Natalie Czech und
Mirjam Thomann
Opening
11/15/2018, 7pm
Welcome
Judith Laub
Programme Director Urban Culture and Cultural Education,
Department Arts and Culture, Bezirksamt Mitte von Berlin
About the exhibition
Nandita Vasanta and
Christopher Weickenmeier
Exhibition
11/16/18 – 01/27/19
Accompanying program
Fr, 01/18/2019, 3 – 9pm
Workshop with Natalie Czech, Mirjam Thomann, curators and guests
Marking the end of the current exhibition programme, “meeting with the other as such, but still”follows possible lines of flight. A paradox, it seems, considering that a multitude of border mechanisms separate the exhibition site from the outside world and the Bärenzwinger’s individual areas from each other. The artists Natalie Czech and Mirjam Thomann, alternatively search for the hidden spaces within a space. The kind that only unfold in the encounter with the other as an experience of difference.
In her works, Mirjam Thomann explores the often invisible connections between space, bodies and the subject. Considering the Bärenzwinger’s opening to the public, Thomann reflects on the hidden conditions for accessibility in her newly created sculptural series “Little Life”.
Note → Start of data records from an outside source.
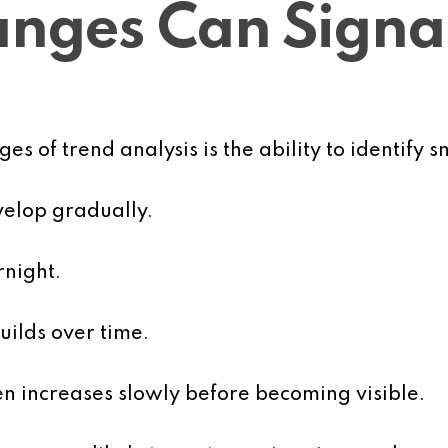
nges Can Signa
s of trend analysis is the ability to identify 
elop gradually.
rnight.
uilds over time.
en increases slowly before becoming visible.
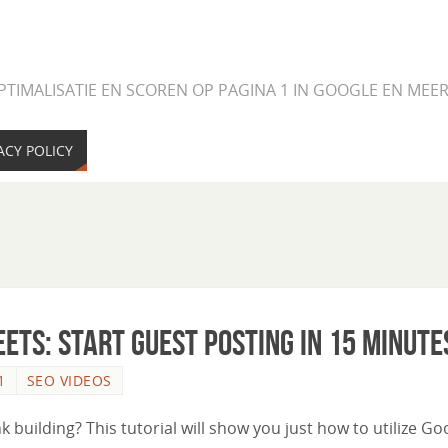
PTIMALISATIE EN SCOREN OP PAGINA 1 IN GOOGLE EN ME
ACY POLICY
eets: Start Guest Posting in 15 Minute
1
SEO VIDEOS
uilding? This tutorial will show you just how to utilize Go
Thomann’s interventions are prosthetic extensions of the space and its narratives, always referring visitors back to the immediate physical dimension of their subjective spatial experiences.
In her series “Negative Calligrammes”, the artist Natalie Czech addresses the relationship between image and writing.
The photos show emails from authors who wrote their texts around blank spaces that in turn were fixed by Czech beforehand. Text and image appear because of each other, yet stand for themselves. Through this encounter, Czechs’ images open up a poetic space for the visitors, in which the question of meaning constitutes an aesthetic experience itself.
Curated by
Nandita Vasanta and
Christopher Weickenmeier
Natalie Czech
Natalie Czech (born 1976) lives and works in Berlin. She has presented solo exhibitions at Heidelberger Kunstverein, Palais de Tokyo, Paris; Kunstverein Hamburg, Kunstverein Braunschweig, Ludlow 38, New York; Kunstverein für die Rheinlande und Westfalen, Düsseldorf; Kadel Willborn, Düsseldorf; and Captain Petzel, Berlin; among others.
Recent group exhibitions include Kunsthalle Hamburg, Sprengel Museum, Hannover; Zabludowicz Collection, London; Museum of Modern Art, New York; Pinakothek der Moderne, Munich; Kunsthalle Bremen; Kunsthalle Wien; Deichtorhallen, Hamburg; Kunsthaus Bregenz. She has received numerous awards and grants, including, in 2014, the Villa Romana Prize.
Mirjam Thomann
Mirjam Thomann is an artist living in Berlin. Her installations combine sculptures with text, construction materials with flesh colours, everyday objects with ceramics, and art historical references with feminist theory.
Her focus is centred around the architectural and institutional nature of a place, particularly the exhibition space.
Her works have been exhibited at Galerie Nagel Draxler in Berlin and Cologne, Casco in Utrecht, Kunstverein Hamburg and Kunstverein Arnsberg, After the Butcher in Berlin, Galerie Krobath in Vienna, the Museum of Contemporary Art, Taipei and at MAK Center for Art and Architecture in Los Angeles.
She writes for “Texte zur Kunst” and is currently Professor of Fine Arts/Plastics at Kunsthochschule Kassel.